More than two weeks ago I blogged about my server being down. After multiple emails, phone calls, and even a fax trying to reach the support team, the server is still dead. But at least I know (a little bit) more now.

The Good
I managed to get someone from support on the phone and he fixed the system at least so far that I could ssh to it again. I was able to pull a complete backup of the system, including a database dump.
That means that Unmaintained Free Software and all other sites hosted on the server will eventually return, no data will be lost.

The Bad
After I created the backup, I wanted to reinstall the whole system and then install the backup to restore all services. As it turned out, the (automatic) reboot- and reinstall-script they use is obviously broken, I cannot reach the server anymore after I initated the reinstall. This is probably something more serious, as other people seem to be affected, too.

The Ugly
I have not the slightest idea what the hell happened on the server. There was something really, really strange going on. An example:

# ls -l /usr/bin/traceroute
-rw-rw---- 1 mysql mysql 310872 Jun 21 03:21 traceroute

Why the hell is traceroute not executable and belongs to user/group mysql? There are several other anomalies there: /usr/share/doc/apt is not a directory as it is supposed to be, but a Perl script. /usr/bin/id is a directory. Multiple system tools (awk, sed, ...) are not executable and partly directories with strange stuff in them. What gives?

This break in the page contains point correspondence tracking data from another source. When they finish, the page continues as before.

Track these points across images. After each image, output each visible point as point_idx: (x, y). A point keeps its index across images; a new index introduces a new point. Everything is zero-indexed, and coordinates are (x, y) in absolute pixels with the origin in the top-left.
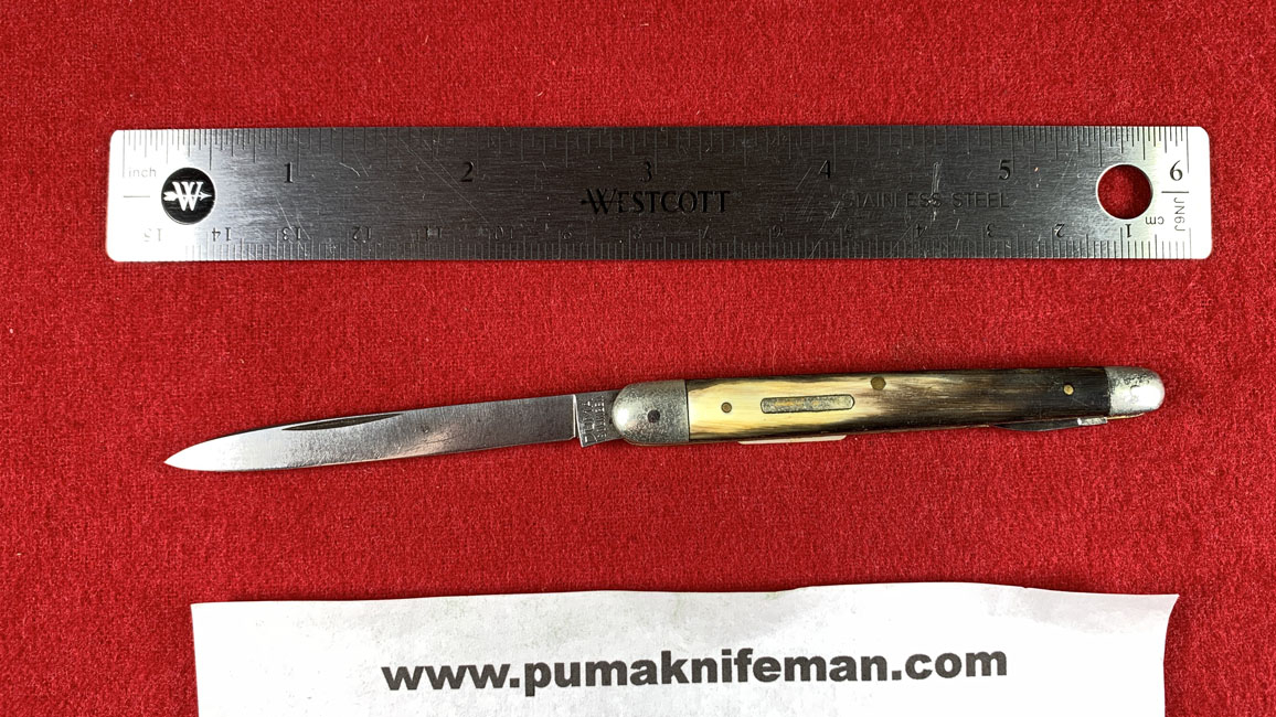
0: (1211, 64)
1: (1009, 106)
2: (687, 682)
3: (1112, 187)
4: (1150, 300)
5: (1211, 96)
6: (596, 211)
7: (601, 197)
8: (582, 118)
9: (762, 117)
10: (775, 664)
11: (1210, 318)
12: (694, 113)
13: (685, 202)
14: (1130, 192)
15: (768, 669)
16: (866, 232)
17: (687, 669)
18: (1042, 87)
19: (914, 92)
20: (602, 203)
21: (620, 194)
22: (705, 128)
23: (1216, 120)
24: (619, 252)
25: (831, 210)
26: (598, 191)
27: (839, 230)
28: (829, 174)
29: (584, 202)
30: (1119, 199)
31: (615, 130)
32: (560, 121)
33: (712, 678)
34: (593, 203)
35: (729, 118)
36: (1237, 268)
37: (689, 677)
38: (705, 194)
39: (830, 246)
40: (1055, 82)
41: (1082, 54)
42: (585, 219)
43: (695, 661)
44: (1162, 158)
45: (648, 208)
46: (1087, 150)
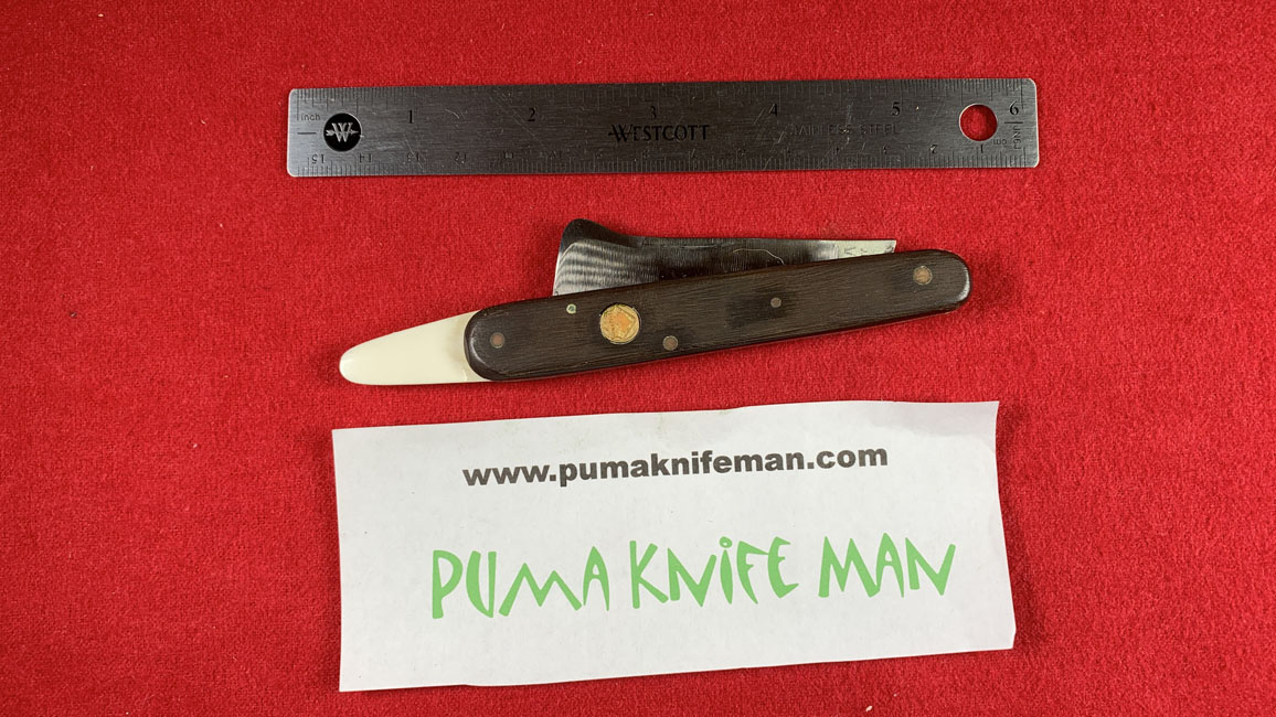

One possible explanation is that the server was hacked and some rootkit wrecked havoc on the server. After a quick glance at the logs, I couldn't find any hints for a successful breakin, though. Another possibility is that the hard drive simply died and/or the filesystem was (heavily) corrupted. I don't know...

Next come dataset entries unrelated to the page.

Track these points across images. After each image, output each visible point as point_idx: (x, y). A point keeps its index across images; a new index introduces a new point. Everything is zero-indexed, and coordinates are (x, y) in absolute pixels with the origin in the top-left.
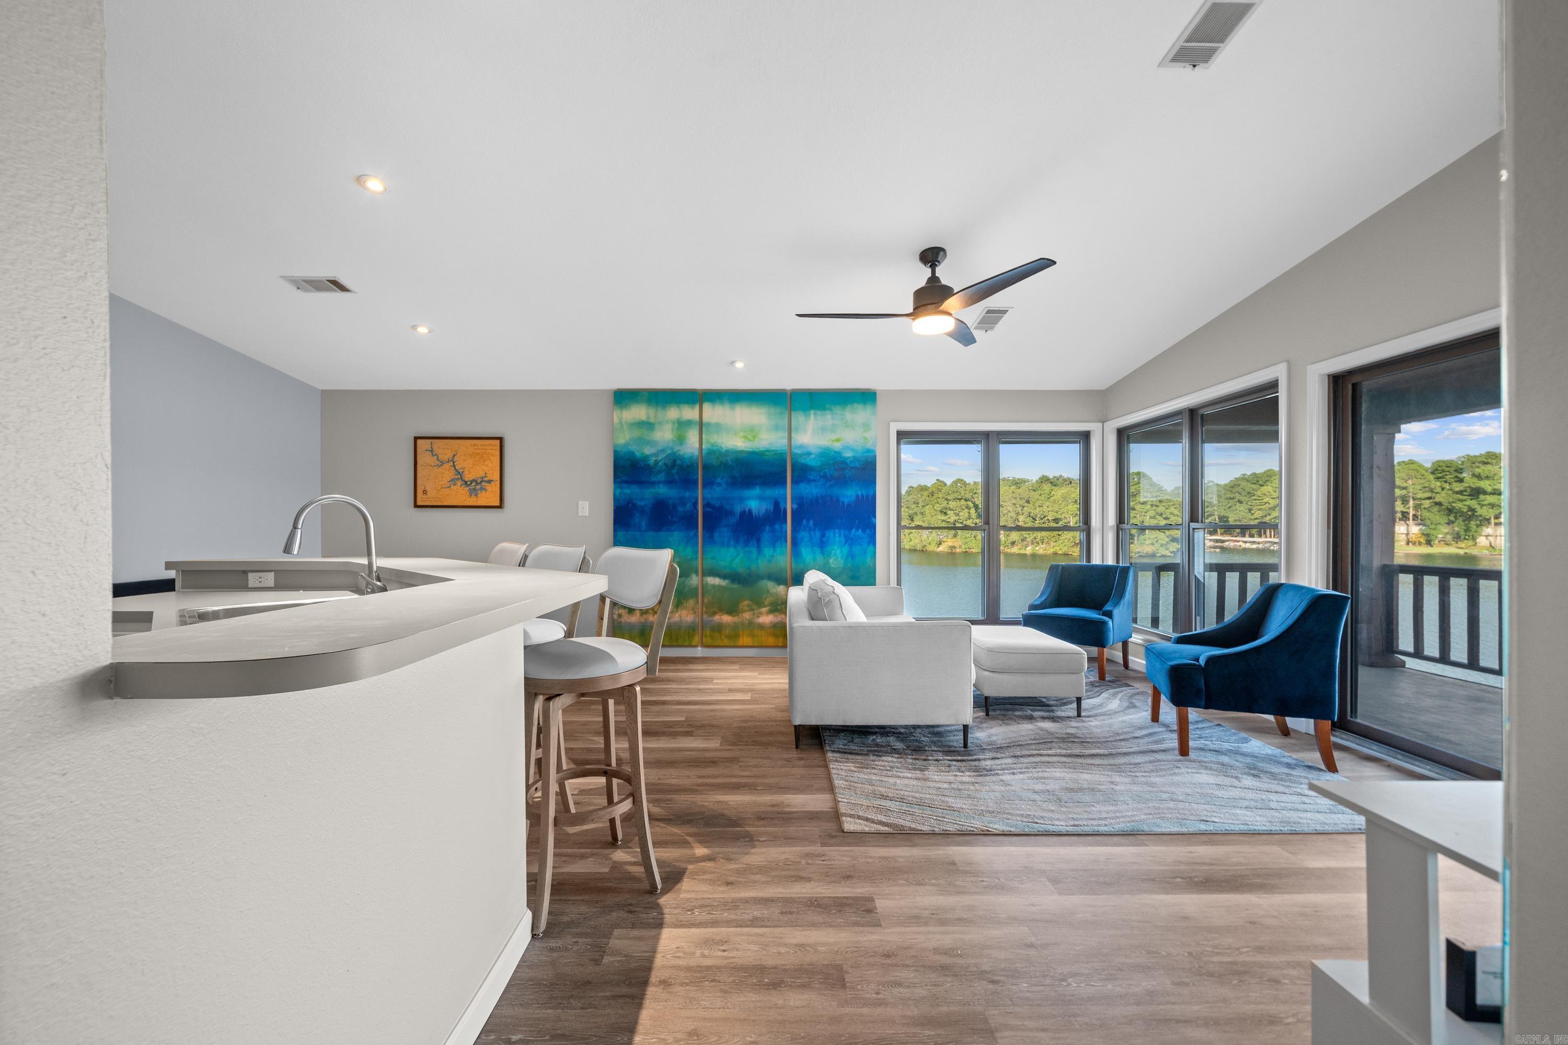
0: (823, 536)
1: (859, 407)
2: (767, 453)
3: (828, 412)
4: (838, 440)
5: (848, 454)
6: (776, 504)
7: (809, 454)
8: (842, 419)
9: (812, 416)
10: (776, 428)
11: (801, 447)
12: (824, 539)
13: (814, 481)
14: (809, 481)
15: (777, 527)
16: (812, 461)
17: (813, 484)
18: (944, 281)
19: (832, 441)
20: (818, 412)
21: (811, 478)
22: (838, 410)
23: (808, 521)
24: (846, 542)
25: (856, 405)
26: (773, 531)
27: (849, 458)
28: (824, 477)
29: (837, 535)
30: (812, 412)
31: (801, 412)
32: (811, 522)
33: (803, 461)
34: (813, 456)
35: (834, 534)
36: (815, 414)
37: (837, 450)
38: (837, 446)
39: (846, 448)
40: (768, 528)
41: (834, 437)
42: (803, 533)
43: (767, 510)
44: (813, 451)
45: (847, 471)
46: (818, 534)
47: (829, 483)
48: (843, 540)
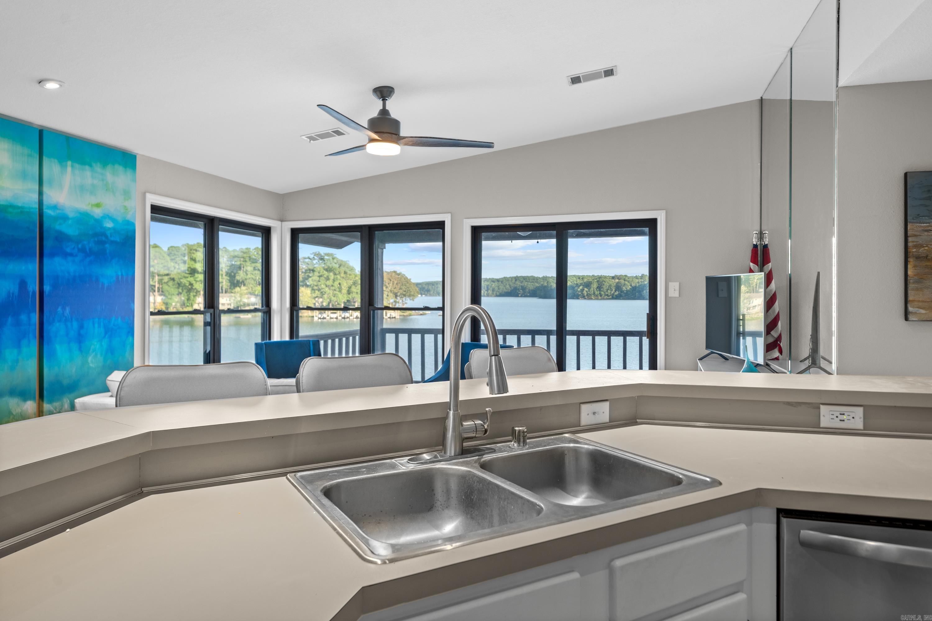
0: (81, 327)
1: (120, 168)
2: (10, 210)
3: (87, 167)
4: (98, 205)
5: (109, 225)
6: (23, 284)
7: (65, 218)
8: (103, 180)
9: (69, 169)
10: (24, 176)
11: (55, 207)
12: (82, 332)
13: (71, 255)
14: (66, 255)
15: (23, 317)
16: (70, 230)
17: (70, 259)
18: (394, 114)
19: (92, 205)
20: (77, 166)
21: (68, 250)
22: (98, 168)
23: (64, 309)
24: (106, 333)
25: (117, 166)
26: (18, 324)
27: (109, 229)
28: (82, 250)
29: (96, 325)
30: (69, 163)
31: (56, 160)
32: (68, 310)
33: (58, 227)
34: (70, 222)
35: (94, 324)
36: (72, 166)
37: (96, 216)
38: (97, 212)
39: (107, 216)
40: (10, 320)
41: (94, 200)
42: (58, 324)
43: (9, 292)
44: (71, 215)
45: (107, 246)
46: (75, 324)
47: (88, 259)
48: (102, 330)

Has anybody ever seen something like this? Please enlighten me what could have happened...


user mode linux vserver?

Hi Uwe,

is your provider using UML (user mode linux) to host the vserver? I'm using UML for quite a long time on a server to seperate some services.

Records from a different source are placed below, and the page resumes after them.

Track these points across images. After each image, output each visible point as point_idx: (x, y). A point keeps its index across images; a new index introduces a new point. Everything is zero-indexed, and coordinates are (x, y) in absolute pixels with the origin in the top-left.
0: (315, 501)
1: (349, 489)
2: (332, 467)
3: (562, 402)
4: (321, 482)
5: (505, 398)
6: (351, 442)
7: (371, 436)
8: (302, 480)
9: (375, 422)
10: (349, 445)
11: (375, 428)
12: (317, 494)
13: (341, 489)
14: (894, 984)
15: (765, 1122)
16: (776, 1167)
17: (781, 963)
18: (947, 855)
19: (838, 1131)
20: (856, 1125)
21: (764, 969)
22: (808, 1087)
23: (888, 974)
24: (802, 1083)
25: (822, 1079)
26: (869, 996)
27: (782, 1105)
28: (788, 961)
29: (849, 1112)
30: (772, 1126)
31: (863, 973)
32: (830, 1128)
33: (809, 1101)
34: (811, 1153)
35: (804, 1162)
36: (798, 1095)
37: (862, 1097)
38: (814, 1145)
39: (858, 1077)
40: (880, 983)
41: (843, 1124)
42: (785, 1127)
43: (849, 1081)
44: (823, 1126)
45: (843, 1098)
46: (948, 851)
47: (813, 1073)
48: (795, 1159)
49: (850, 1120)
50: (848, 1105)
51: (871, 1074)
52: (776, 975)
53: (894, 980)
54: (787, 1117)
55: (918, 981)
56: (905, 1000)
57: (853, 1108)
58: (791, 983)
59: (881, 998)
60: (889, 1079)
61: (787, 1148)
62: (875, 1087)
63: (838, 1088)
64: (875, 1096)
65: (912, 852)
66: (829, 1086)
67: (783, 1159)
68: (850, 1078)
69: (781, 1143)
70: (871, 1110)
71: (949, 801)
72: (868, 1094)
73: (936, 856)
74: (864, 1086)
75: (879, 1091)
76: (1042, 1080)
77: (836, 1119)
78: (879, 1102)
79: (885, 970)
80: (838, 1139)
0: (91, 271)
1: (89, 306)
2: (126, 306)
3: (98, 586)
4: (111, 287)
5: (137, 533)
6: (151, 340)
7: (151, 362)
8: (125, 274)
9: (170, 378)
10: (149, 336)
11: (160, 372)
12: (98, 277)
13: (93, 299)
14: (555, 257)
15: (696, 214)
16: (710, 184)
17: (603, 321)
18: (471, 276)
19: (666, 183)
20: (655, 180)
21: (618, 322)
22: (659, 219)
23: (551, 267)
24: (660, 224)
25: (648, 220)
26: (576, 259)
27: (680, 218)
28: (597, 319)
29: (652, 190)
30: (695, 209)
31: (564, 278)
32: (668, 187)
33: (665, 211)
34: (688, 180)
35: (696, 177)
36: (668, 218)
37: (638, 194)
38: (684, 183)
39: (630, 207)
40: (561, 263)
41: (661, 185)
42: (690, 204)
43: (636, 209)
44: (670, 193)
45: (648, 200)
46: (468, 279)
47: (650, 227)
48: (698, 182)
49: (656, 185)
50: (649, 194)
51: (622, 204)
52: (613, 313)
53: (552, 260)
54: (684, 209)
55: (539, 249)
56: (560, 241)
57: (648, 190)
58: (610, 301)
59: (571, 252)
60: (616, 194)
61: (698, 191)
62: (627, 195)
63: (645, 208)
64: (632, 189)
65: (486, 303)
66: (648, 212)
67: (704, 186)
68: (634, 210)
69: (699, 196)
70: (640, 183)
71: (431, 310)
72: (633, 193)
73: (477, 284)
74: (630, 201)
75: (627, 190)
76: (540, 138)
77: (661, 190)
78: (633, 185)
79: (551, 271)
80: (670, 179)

I had some problems like you described above. UML uses file images to host the filesystems for the UML child kernels (if you dont want to use seperate partitions for each UML child instance). When mounting this files on the main system while the associated UML child kernel still access the images you get some garbage like you described.

Perhaps the service guy tried to mount your UML filesystem and forgot to umount it again? Perhaps a fsck on the UML filesystem image file on the host system can rescue your data.


Hi Claus!

Yes, I think they use UML, and that would probably explain the problems... My data is safe — I was able to make a backup, fortunately. The problem that remains is that I cannot reinstall; that may have to do with their UML images being broken or something. I'll wait and see.

Thanks for your help, Uwe.